Back in 1958 when this LP was released by RCA (then available in both mono and Living Stereo—it would prove to be Belafonte’s first stereo release), Belafonte was riding high on his calypso wave. To some degree, the typecasting of the singer as a singer of songs such as the “Banana Boat Song” and “Day-O” must have contributed to his desire to release something a bit more down tempo and “serious”. I’ve read, but can’t confirm, that Belafonte Sings the Blues was the singer’s favorite album…perhaps precisely because it was a break from the usual fare.

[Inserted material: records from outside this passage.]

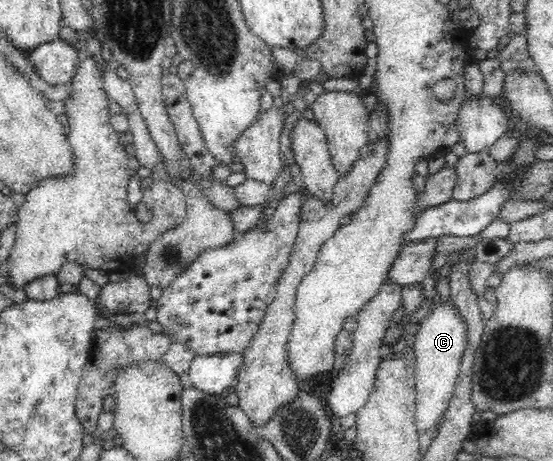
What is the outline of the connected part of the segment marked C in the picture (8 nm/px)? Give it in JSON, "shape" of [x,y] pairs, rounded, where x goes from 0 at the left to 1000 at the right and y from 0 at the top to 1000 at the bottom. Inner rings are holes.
{"shape":[[[817,651],[790,657],[759,707],[749,722],[747,753],[752,774],[747,796],[752,874],[749,920],[756,939],[765,939],[790,926],[817,868],[843,751],[843,707],[821,670]]]}

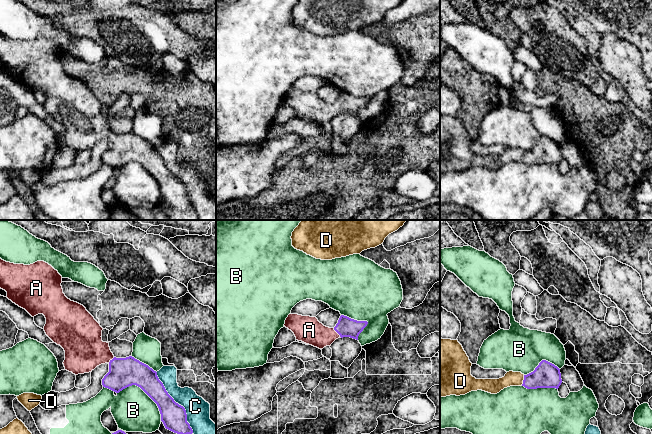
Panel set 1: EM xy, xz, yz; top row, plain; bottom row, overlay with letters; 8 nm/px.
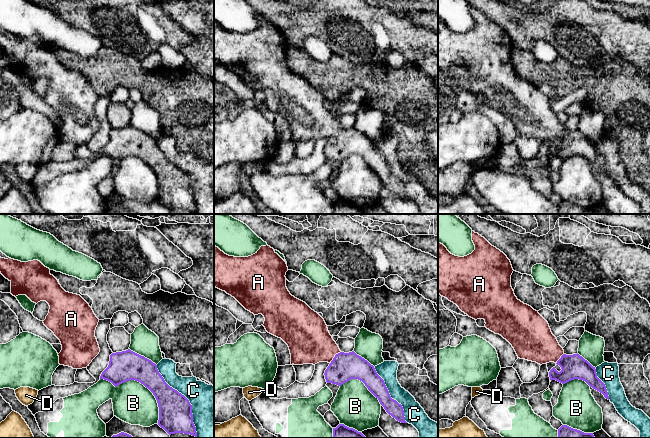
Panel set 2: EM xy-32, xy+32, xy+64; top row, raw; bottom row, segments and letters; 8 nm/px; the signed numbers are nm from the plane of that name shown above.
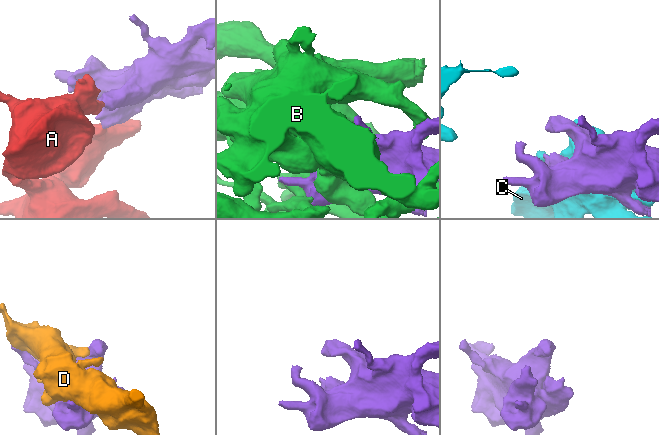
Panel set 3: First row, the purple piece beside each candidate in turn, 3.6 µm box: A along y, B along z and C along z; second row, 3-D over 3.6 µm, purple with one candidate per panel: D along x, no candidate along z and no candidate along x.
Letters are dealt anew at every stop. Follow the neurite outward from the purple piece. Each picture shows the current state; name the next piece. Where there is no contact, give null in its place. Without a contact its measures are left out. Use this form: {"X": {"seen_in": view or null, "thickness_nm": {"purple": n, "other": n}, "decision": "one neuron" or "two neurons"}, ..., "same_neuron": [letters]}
{"A": {"seen_in": "xz", "thickness_nm": {"purple": 160, "other": 220}, "decision": "one neuron"}, "B": {"seen_in": "xy", "thickness_nm": {"purple": 240, "other": 340}, "decision": "two neurons"}, "C": {"seen_in": "xy", "thickness_nm": {"purple": 200, "other": 190}, "decision": "two neurons"}, "D": {"seen_in": "yz", "thickness_nm": {"purple": 200, "other": 120}, "decision": "two neurons"}, "same_neuron": ["A"]}

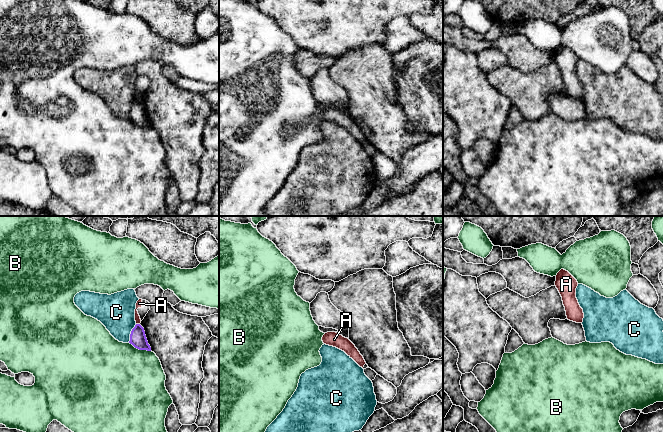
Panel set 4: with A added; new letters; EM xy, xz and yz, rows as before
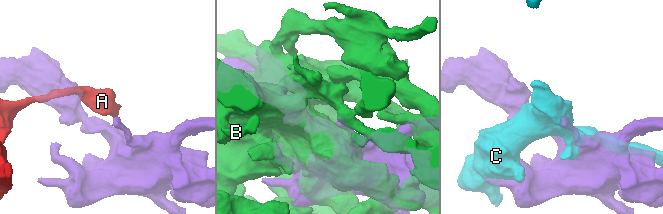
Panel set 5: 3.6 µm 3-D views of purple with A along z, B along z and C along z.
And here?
{"A": {"seen_in": "xy", "thickness_nm": {"purple": 130, "other": 50}, "decision": "two neurons"}, "B": {"seen_in": "xy", "thickness_nm": {"purple": 130, "other": 500}, "decision": "two neurons"}, "C": {"seen_in": "xy", "thickness_nm": {"purple": 130, "other": 300}, "decision": "two neurons"}, "same_neuron": []}

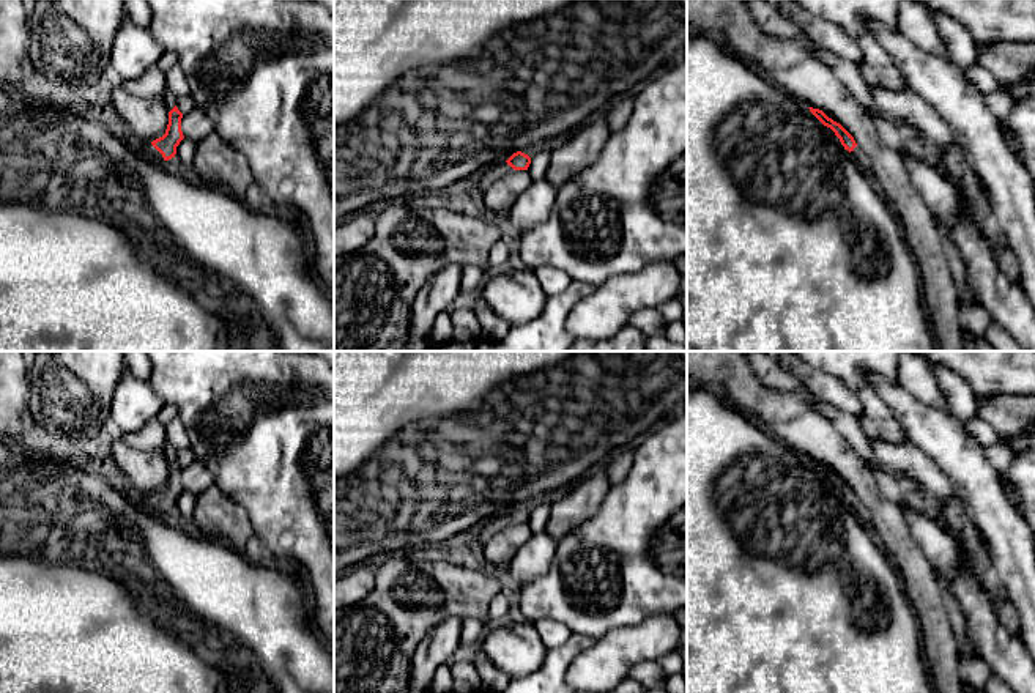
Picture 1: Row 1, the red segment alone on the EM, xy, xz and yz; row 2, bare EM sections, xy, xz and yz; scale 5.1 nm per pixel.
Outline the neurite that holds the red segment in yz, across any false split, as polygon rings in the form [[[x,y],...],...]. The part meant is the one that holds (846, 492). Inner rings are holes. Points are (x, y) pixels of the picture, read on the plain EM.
[[[813,460],[808,461],[824,479],[830,480],[835,485],[844,502],[851,506],[851,510],[857,515],[865,529],[873,532],[870,510],[857,499],[854,490],[840,476],[829,471],[822,463]]]

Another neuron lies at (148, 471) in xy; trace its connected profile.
[[[112,430],[112,458],[132,482],[139,496],[151,496],[165,487],[169,477],[169,463],[164,450],[145,452],[131,447],[124,441],[124,433]]]

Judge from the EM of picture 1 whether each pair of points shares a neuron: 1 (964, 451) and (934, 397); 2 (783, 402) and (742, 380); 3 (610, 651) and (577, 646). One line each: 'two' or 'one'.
1: two
2: one
3: two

This LP is a Classic Records reissue, which had gone out of print some time ago. The company has recently repressed the album, and it merits a listen. While not pure blues by any stretch of the imagination, it is probably what middle America was willing to accept in 1958: Smooth, middle-of-the-road music, performed with sensitive and skillful arrangements by a known singer with a really outstanding voice.

I don’t mean—at all—to damn with faint praise: This album sung by Perry Como would have been artistically disastrous, though probably not financially disastrous. As far as he could take it, Belafonte interpreted “the blues” in a style that was not too far off center, but at the same time not plain-vanilla. The performance exudes artistic merit as well as a kind of bravery: I can imagine the pressure to continue releasing songs in the vein of Calypso and Jump Up Calypso, and I’m happy that Belafonte went in a different direction.

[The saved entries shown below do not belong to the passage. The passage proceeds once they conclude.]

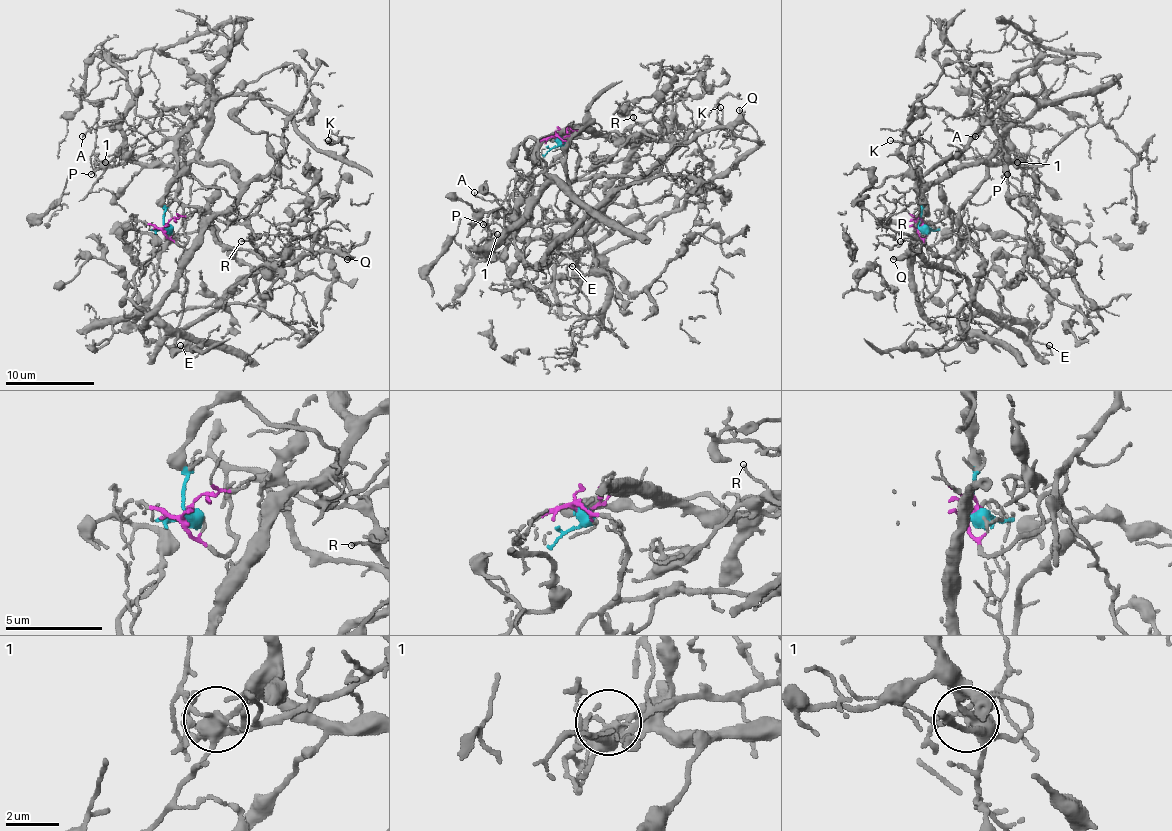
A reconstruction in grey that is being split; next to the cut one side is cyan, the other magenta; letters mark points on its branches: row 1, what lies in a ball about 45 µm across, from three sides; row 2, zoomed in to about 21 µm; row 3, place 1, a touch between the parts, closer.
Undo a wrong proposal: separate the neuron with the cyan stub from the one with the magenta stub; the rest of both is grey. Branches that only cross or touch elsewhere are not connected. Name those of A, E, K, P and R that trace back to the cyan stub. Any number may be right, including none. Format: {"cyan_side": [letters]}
{"cyan_side": ["E", "R"]}

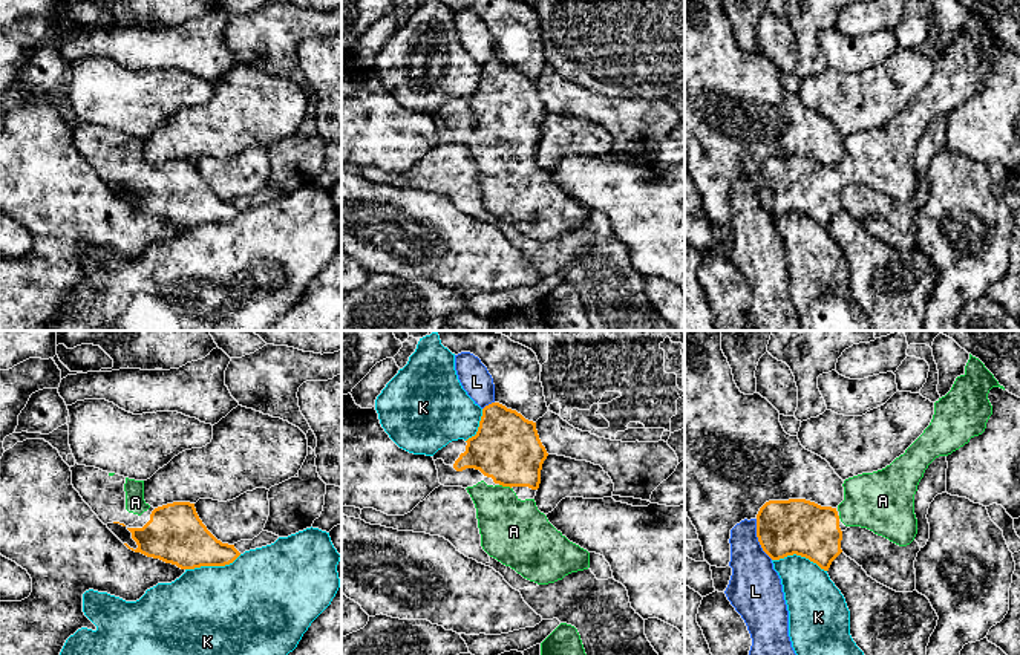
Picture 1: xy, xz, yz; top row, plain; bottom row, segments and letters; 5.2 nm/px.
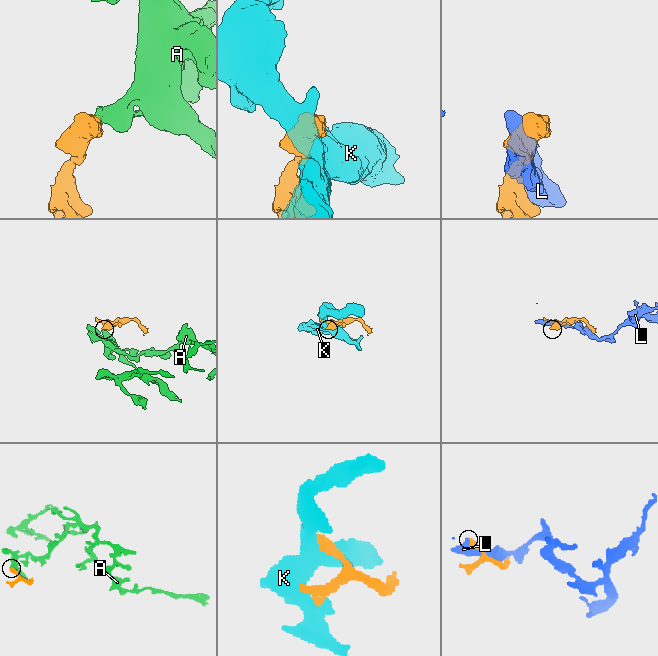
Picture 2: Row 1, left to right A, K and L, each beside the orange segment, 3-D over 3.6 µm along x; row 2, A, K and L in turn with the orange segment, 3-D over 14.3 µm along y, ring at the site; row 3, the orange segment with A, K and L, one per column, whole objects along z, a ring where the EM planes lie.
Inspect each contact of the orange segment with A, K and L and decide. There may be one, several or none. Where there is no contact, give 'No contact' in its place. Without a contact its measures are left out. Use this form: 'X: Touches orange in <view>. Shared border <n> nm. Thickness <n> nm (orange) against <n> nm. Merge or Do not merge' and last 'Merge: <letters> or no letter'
A: Touches orange in xz. Shared border 70 nm. Thickness 360 nm (orange) against 340 nm. Merge
K: Touches orange in xy. Shared border 300 nm. Thickness 300 nm (orange) against 500 nm. Do not merge
L: Touches orange in yz. Shared border 240 nm. Thickness 300 nm (orange) against 280 nm. Do not merge
Merge: A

This LP sounds phenomenal, a credit to the original recording engineer, RCA’s foresightedness, and a super mastering by Classic Records. While the mix is relatively hard right and left with some center, the realism of the recording is phenomenal. Some instrument entries made me jump; they were that realistic.

The pressing that I received was flawless in every way, as was the jacket art, as I have come to expect from this label.

For those of you who were weaned on Belafonte’s calypso sound, or who—more recently—have acquired either the original RCA issue or the Classic Records reissue of Belafonte at Carnegie HallBelafonte Sings the Blues is a worth-while purchase. The performances are sublime, the treatment is tuneful and respectful, and the physical medium is of the highest quality.

System Used for Review

  • Speakers: Anthony Gallo Acoustics Reference 3.1
  • Turntables: -Modified Acoustic Research XA Turntable with Linn Basik LV X Tonearm, Sumiko Blue Point Special
  • EVO III Cartridge and Hercules II Outboard Power Supply
  • -Linn Sondek LP-12 with Ittok LVIII Tonearm, Grado Reference Sonata Cartridge, Mose+Hercules II Outboard Power Supply, Cetech Carbon Fiber Subchassis and Armboard and Herbie’s Way Excellent II Turntable Mat
  • Digital Sources: Yamaha DV-S5860 SACD/DVD-A/CD Player
  • Toshiba SD-3950 DVD player with Vinnie Rossi mods
  • Apple iPod Classic, 160 gb
  • Amplification: Yamaha MX-D1 Stereo Power Amplifier
  • Anthony Gallo Acoustics Reference 3 Subwoofer Amplifier
  • Pre-Amplification: McIntosh C712
  • Cables: Mapleshade Speaker Wire, Blue Jeans Cable, AudioQuest, ProSolutions and AR interconnects
  • LPs reviewed were sealed, and prior to playing were cleaned with LAST Power Cleaner.